Au plan purement intellectuel, le droit des conflits armés pourrait paraître un paradoxe, un oxymore, tant les deux éléments du concept sont antinomiques. Le droit, comme ensemble de règles juridiques donne de la rationalité, du sens à l’action et les moyens de maîtriser la violence, alors que le conflit armé – la guerre – est de fait, une situation de violence illimitée. En réalité pour paradoxale ou utopique qu’elle puisse paraître, l’idée du droit des conflits armés est la continuation dans le temps de guerre de la dialectique de la justice et de la force posée par le philosophe Pascal : « …faire que la force soit juste et que la justice soit forte ».
Mais sur le plan pratique, c’est cette exigence de la communauté internationale qui pèse sur nos soldats : maîtriser la violence pour asseoir la paix. De même s’impose à tous les belligérants tenus de respecter les règles du droit des conflits armés, sous la claire menace de traduction devant des juridictions internationales en cas de commission de crimes de guerre.
Pour maîtriser son action en toutes circonstances, le militaire doit méditer ces problématiques dans le cadre d’un enseignement académique et de colloques interdisciplinaires les mêlant aux hommes politiques, aux diplomates, aux universitaires et aux juristes.

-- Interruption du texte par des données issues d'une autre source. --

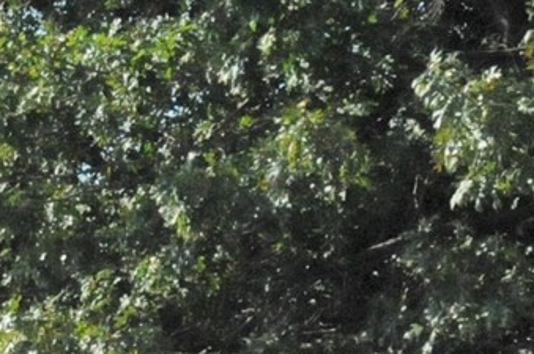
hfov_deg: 8.3
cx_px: -696
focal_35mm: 231
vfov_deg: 5.9
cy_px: 227
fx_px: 3422
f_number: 10
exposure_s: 1/2000
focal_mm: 24
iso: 1600
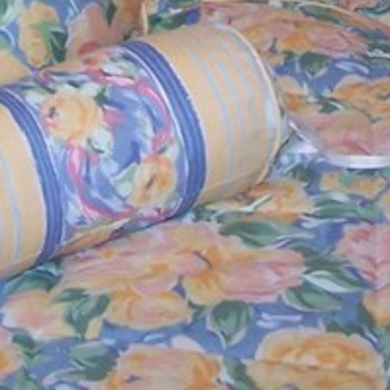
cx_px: 274
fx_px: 2205
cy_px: -237
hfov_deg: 10.1
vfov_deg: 9.7
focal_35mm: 173
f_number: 2.8
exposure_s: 1/60
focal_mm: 6.3
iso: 140
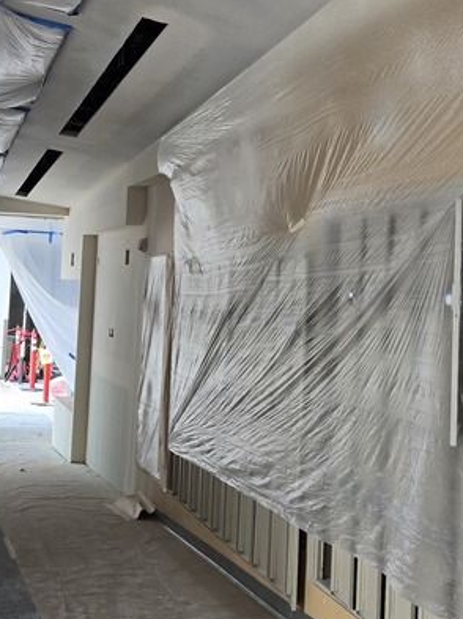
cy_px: 225
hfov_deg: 24.3
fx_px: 1072
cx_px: 283
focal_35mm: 60
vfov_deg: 32.0
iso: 50
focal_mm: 5.4
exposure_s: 1/60
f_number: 1.8
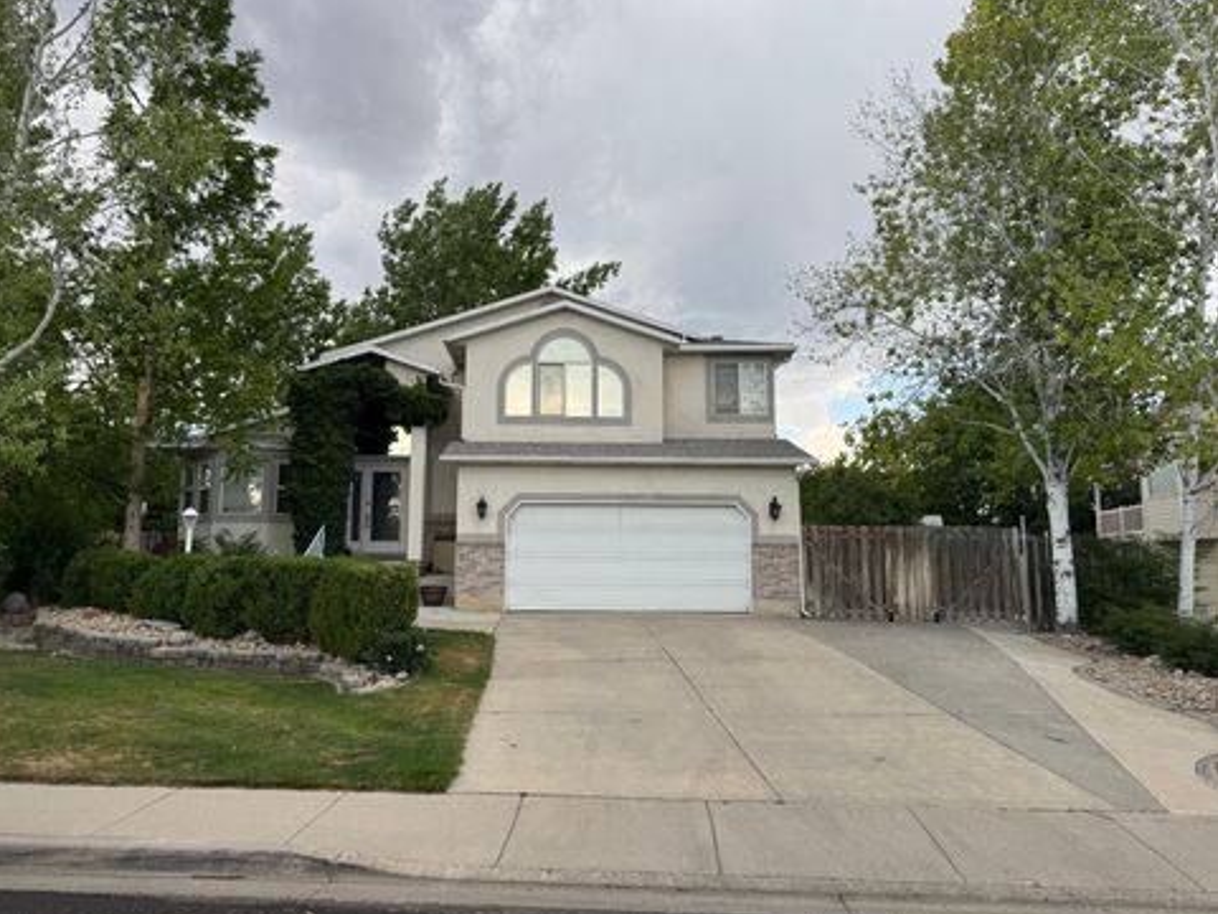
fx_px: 880
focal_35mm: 25
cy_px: 453
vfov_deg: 54.9
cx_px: 586
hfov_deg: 69.4
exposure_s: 1/842
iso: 80
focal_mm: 6.76
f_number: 1.78
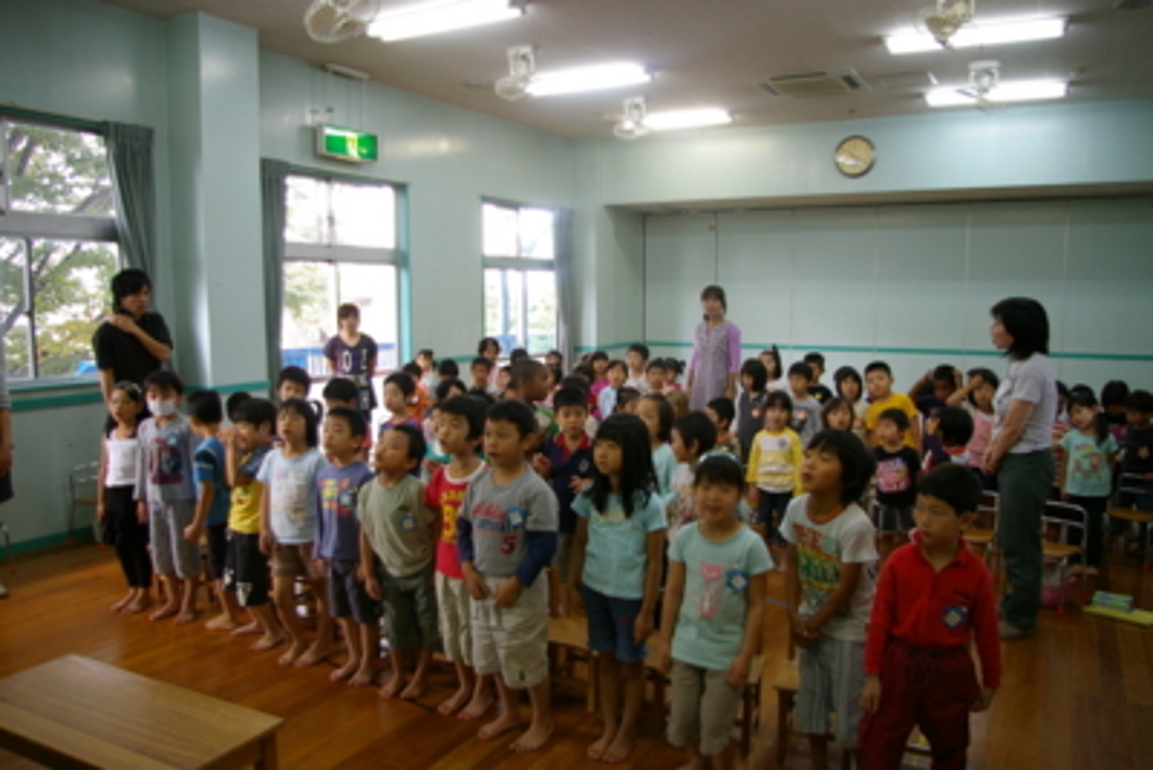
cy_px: 385
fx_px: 865
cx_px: 576
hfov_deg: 67.4
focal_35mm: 27
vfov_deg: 48.0
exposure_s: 1/30
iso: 200
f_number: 3.5
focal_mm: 18
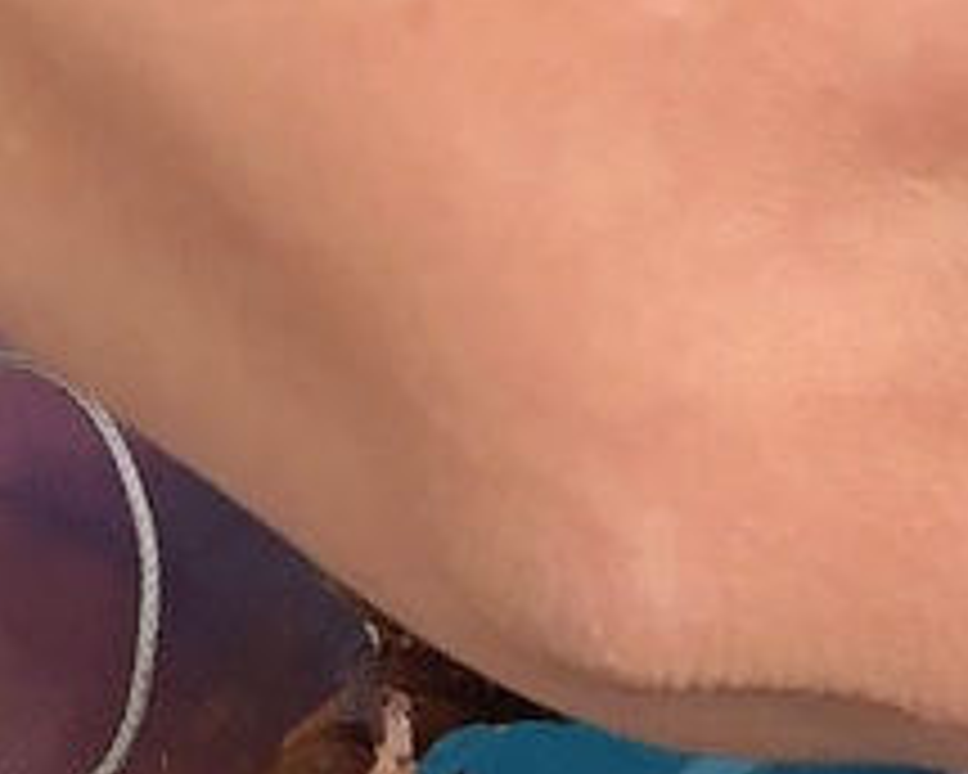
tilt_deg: -36.1
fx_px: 7764
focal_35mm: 271
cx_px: -1013
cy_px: 2302
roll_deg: -2.5
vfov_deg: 5.4
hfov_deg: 6.9
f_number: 1.8
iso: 20
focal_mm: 3.99
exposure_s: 1/281
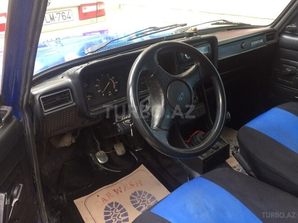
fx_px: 250
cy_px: 112
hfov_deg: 61.7
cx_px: 149
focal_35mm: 29
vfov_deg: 48.2
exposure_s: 1/33
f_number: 2.2
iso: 125
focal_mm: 4.15
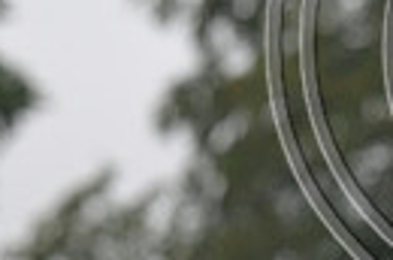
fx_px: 6578
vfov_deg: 2.3
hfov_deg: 3.4
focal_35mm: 604
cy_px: -2
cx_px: 544
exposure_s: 1/800
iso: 450
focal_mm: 135
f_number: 5
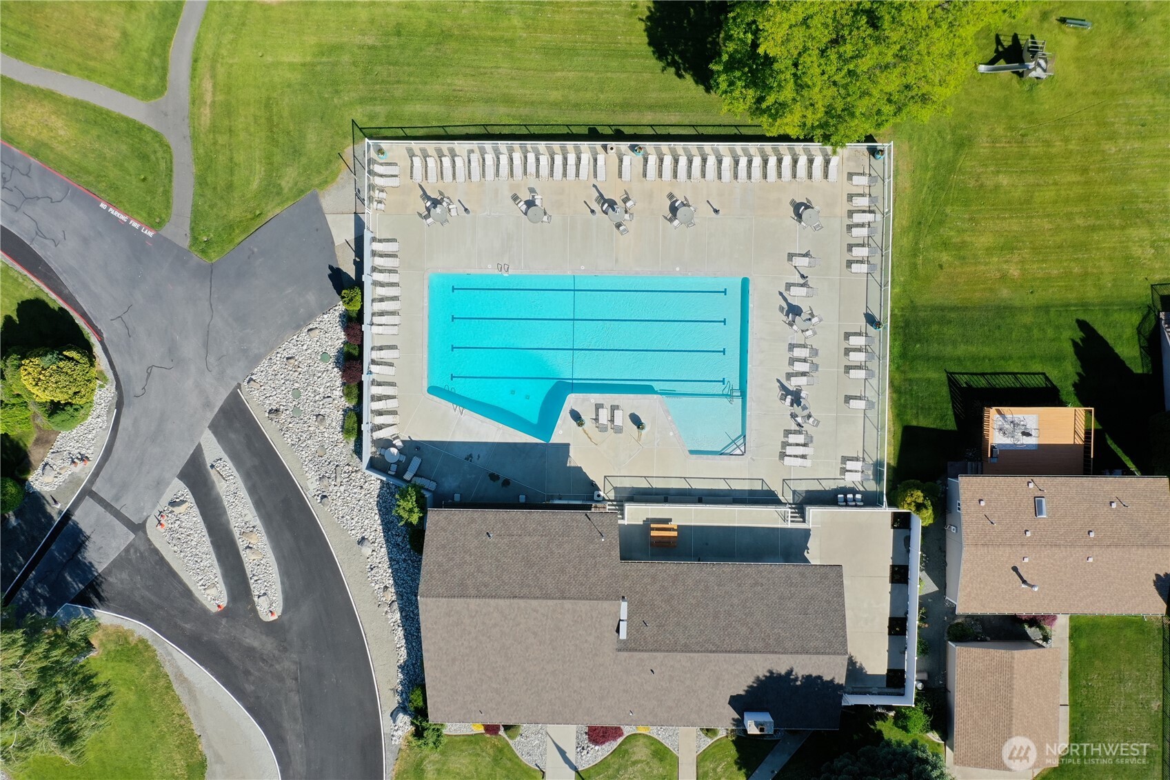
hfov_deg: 65.5
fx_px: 910
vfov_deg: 46.4
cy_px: 390
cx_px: 585
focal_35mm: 28
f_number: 5.6
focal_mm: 10.26
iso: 100
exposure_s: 1/320
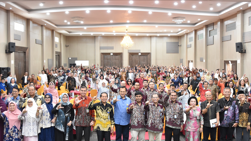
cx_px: 126
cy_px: 69
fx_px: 273
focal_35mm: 41
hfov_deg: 49.4
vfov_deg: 29.0
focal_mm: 26
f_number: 5.6
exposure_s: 1/25
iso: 2000
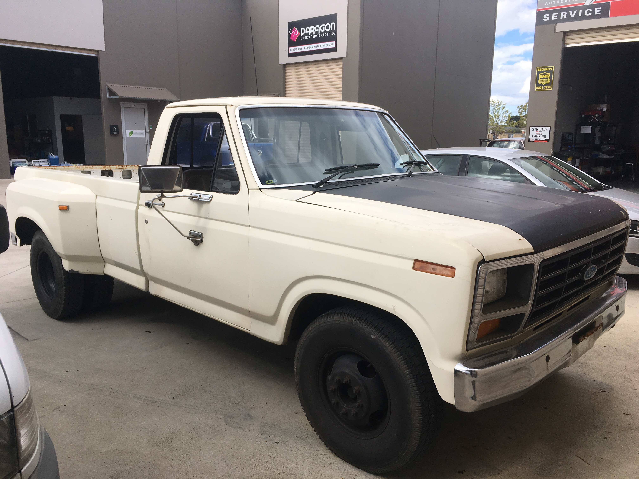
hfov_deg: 61.7
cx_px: 320
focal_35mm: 29
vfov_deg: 48.2
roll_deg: -0.8
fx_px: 535
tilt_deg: -11.2
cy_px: 240
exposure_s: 1/845
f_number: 2.2
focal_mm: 4.15
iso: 25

L’étude du droit des conflits armés et du droit humanitaire et le partage de cette culture entre acteurs du théâtre d’opérations sont donc précieux. Bien intégrés dans les esprits, dès les années de formation en école des jeunes officiers, ils permettent de mieux connaître les enjeux juridiques et de clarifier les rôles de la Délégation aux affaires juridiques (DAJ), du conseiller juridique du Commandant de force, de la prévôté, voire du procureur de la République et des magistrats près le Tribunal aux armées de Paris. Ils peuvent tous, selon leur fonction, avoir à s’impliquer dans la planification et la conduite d’opérations, voire, connaître des faits et événements survenus en opération (1). ♦
(1) Travaux à l’occasion du colloque « Responsabilité des militaires » sur la judiciarisation du théâtre d’opérations, Coëtquidan, 13 novembre 2009.